The solution to the Republicans’ “bad motives” in inviting Lomborg is to reply, “OK, we agree with Lomborg. (If the people do indeed agree.) Now, we want to see action to implement the recommendations Lomborg made. Here is a bill that we think will cut X (e.g., malaria deaths) in half in the next decade. We trust all Republicans will vote for it.”
P.S. Oh, I see “malaria” is actually #12 on the list:
http://en.wikipedia.org/wiki/Copenhagen_Consensus
So presumably what might be counter-proposed by opponents of Republicans would be micronutrient supplements (vitamin A and zinc), which was #1. Or “heart attack acute management,” (#11) which looks to be one of the few that clearly would benefit people in developed countries, as well as people in developing countries.
P.P.S. You’ve conceded a sympathy to “my argument.” I’ll concede a strong support to taxing pollution, as opposed to taxing income. But I support taxing *real* 😉 pollution, much more than I support taxing CO2. If we want to really improve the environment, we should be taxing particulate, sulfur dioxide, nitrogen oxides, and mercury from coal-fired power plants, not CO2. And tax the water and solid waste pollution from coal mining.
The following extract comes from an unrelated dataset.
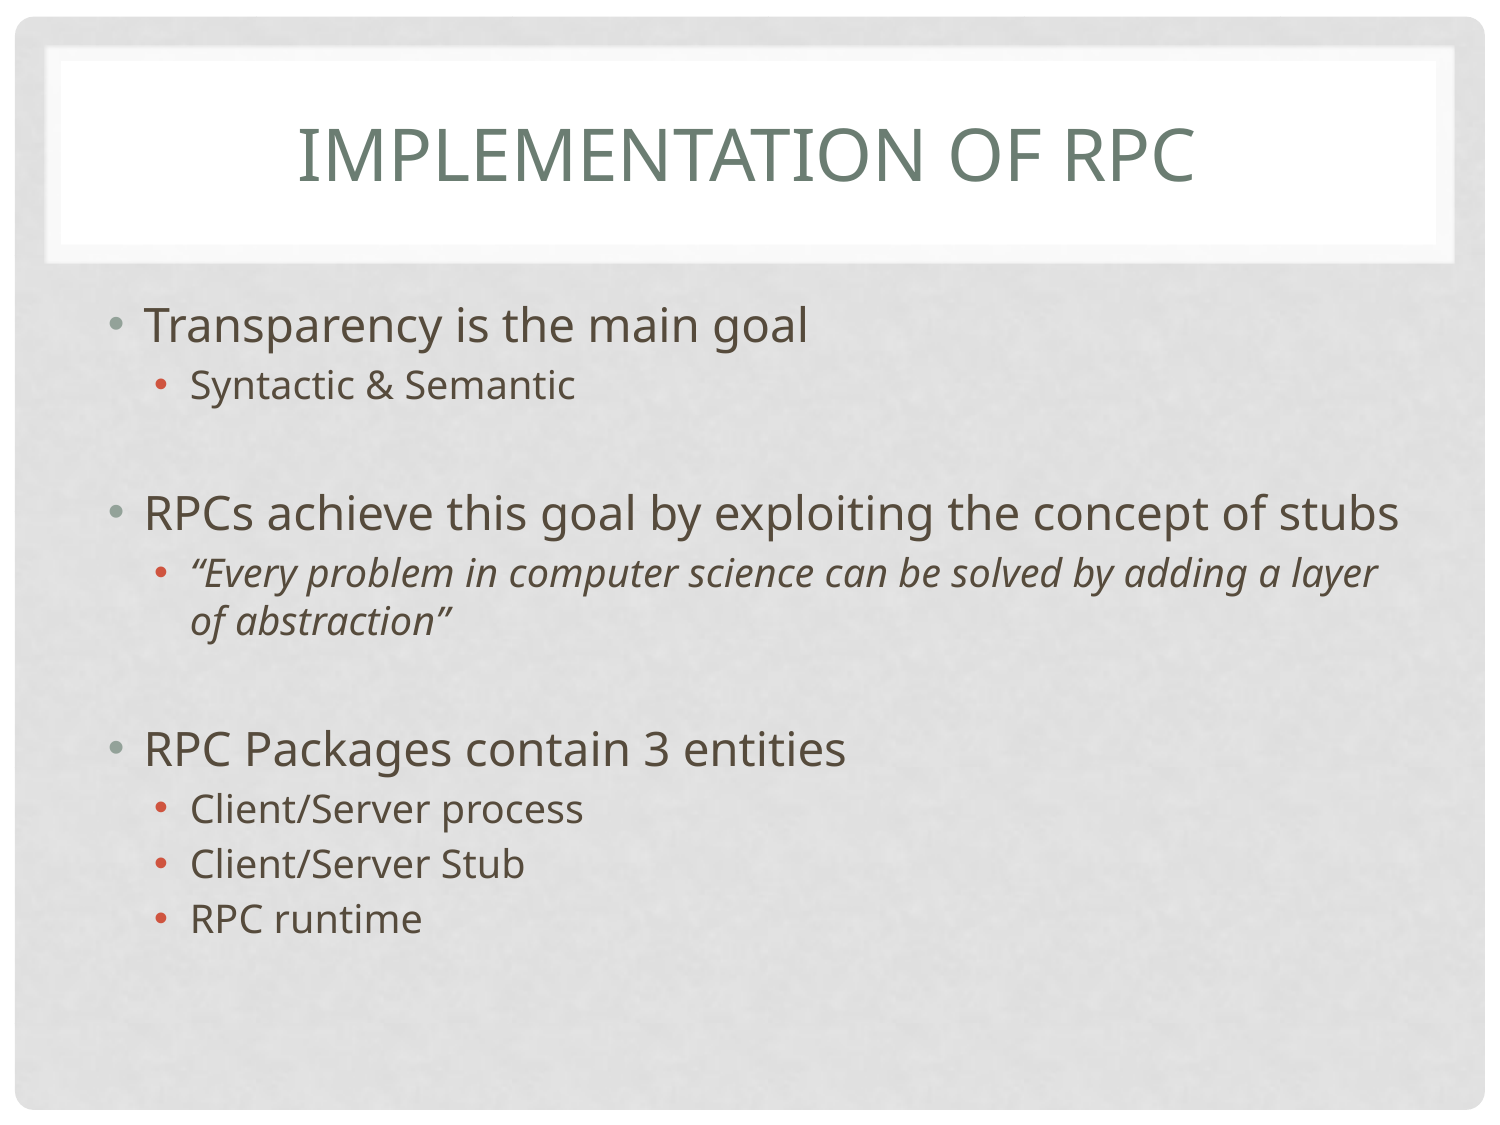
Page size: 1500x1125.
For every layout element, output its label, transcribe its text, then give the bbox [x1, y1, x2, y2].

list Transparency is the main goal Syntactic & Semantic RPCs achieve this goal by exploiting the concept of stubs “Every problem in computer science can be solved by adding a layer of abstraction” RPC Packages contain 3 entities Client/Server process Client/Server Stub RPC runtime [75, 287, 1425, 1005]
title Implementation of RPC [69, 66, 1425, 238]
P.P.P.S. Again, since you’re interested in motives (not to bash you over the head with that ;-)), in the interests of full disclosure, I’m an environmental engineer. If the U.S. were to switch from taxing income to taxing pollution, I would probably benefit. (I’d also probably benefit if global climate change became the “central organizing principle” of society.)
Mark Bahner
Jul 11 2009 at 11:10am
“I can’t see any scenario that will reduce CO2 emissions enough short of open warfare.”
If liquid fluoride thorium reactors can be made to produce electricity for a retail price of under 4 cents a kWh in the next 20-30 years, that would go a long, long way towards eliminating any future CO2 problems.
http://left-atomics.blogspot.com/2008/05/benefits-of-liquid-fluoride-thorium.html
But it doesn’t look like the world is on a pace to do that.
El Presidente
Jul 12 2009 at 11:17am
Mark Bahner,
But arguments should be judged on whether they are true of false, not whether or not they are made in good faith.
That’s fine for the argument, and I have conceded as much. What about the action?
Mark Bahner
Jul 20 2009 at 12:32pm
“What about the action?”
What about the action?
I can understand how politicians of a conservative/libertarian philosophy would support Bjorn Lomborg’s argument that money would be better spent on items recommended by the Copenhagen Consensus (e.g. micronutrient supplements) rather than on reducing CO2 emissions, but would also support the argument that U.S. taxpayers should not be compelled to spend money for the micronutrient supplements (that are going to Africa and other parts of the developing world).
The first step towards doing the correct thing is to identify what the correct thing is. Bjorn Lomborg has attempted to do that (with the Copenhagen Consensus). His “reward” from the left has mostly been contempt.